Datasets:
license: mit
task_categories:
- text-generation
- translation
tags:
- chemistry
- biology
ChEBI-20-MM Dataset
Overview
The ChEBI-20-MM is an extensive and multi-modal benchmark developed from the ChEBI-20 dataset. It is designed to provide a comprehensive benchmark for evaluating various models' capabilities in the field of molecular science. This benchmark integrates multi-modal data, including InChI, IUPAC, SELFIES, and images, making it a versatile tool for a wide range of molecular tasks.
Dataset Description
ChEBI-20-MM is an expansion of the original ChEBI-20 dataset, with a focus on incorporating diverse modalities of molecular data. This benchmark is tailored to assess models in several key areas:
- Molecule Generation: Evaluating the ability of models to generate accurate molecular structures.
- Image and IUPAC Recognition: Testing models on their proficiency in interpreting and converting molecular images and IUPAC names into other representational formats.
- Molecular Captioning: Assessing the capability of models to generate descriptive captions for molecular structures.
- Retrieval Tasks: Measuring the effectiveness of models in retrieving molecular information accurately and efficiently.
Utility and Significance
By expanding the data modality variety, this benchmark enables a more comprehensive evaluation of models' performance in multi-modal data handling.
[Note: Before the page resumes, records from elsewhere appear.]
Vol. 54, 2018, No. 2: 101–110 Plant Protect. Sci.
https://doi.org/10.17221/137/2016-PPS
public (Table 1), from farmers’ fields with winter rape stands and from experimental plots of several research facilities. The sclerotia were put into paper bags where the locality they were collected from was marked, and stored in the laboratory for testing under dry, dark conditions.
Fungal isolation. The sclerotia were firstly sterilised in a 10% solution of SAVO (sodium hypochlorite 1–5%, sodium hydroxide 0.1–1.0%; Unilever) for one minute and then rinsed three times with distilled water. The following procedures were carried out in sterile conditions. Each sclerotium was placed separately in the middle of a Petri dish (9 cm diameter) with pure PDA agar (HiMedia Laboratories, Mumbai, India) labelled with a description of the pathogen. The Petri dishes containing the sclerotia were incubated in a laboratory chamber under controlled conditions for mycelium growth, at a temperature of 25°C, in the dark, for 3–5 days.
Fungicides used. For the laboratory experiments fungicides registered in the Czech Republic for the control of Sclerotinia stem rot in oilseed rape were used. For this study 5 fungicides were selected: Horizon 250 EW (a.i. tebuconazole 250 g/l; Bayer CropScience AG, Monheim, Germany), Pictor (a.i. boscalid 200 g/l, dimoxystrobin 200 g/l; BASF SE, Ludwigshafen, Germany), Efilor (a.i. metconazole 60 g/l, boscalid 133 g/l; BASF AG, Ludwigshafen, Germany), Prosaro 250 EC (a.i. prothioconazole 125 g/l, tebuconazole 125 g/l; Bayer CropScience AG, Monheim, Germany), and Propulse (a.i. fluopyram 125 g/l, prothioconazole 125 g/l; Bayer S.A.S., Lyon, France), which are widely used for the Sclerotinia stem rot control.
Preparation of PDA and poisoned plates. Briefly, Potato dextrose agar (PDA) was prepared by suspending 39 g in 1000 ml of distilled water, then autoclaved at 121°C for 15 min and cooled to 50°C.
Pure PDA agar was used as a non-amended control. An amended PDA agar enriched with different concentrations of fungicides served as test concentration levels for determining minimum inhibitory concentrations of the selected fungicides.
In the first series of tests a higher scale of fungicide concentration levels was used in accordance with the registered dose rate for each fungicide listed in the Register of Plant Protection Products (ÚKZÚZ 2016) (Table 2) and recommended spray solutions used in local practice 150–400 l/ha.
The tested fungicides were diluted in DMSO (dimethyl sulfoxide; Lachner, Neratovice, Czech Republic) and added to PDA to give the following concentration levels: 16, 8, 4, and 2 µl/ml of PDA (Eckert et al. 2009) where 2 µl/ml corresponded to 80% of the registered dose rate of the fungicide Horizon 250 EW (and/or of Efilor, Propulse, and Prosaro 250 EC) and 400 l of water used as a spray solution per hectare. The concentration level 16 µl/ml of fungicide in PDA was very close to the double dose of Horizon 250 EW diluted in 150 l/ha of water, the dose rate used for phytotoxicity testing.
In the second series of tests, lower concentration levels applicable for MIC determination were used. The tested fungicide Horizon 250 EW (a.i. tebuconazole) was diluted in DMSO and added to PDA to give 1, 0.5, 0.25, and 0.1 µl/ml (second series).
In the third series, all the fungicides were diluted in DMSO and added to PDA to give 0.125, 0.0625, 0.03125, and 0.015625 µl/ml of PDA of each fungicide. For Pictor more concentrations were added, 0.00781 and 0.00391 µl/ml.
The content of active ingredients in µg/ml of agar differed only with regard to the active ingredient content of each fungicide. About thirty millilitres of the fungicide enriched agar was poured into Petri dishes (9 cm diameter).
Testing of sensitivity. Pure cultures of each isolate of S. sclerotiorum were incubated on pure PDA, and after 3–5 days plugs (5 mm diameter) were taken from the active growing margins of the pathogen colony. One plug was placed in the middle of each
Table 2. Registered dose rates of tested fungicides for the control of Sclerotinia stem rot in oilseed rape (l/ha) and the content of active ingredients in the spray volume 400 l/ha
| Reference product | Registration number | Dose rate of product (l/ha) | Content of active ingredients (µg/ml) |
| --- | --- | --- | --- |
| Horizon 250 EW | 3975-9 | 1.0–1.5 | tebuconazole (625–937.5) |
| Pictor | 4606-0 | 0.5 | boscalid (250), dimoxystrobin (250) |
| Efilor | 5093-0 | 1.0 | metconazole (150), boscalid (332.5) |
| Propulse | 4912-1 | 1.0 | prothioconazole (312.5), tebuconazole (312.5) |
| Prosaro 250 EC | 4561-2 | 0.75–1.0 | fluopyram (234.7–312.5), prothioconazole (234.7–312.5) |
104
It provides an opportunity to explore the intersection of molecular science and advanced computational models.
How to Use
Model reviews and evaluations related to this dataset can be directly accessed and used via the LLM4Mol link: LLM4Mol.
Acknowledgments
The development of the ChEBI-20-MM dataset was inspired by the ChEBI-20 in molecule generation and captioning initiated by MolT5. Additional data information supplements are derived from PubChem.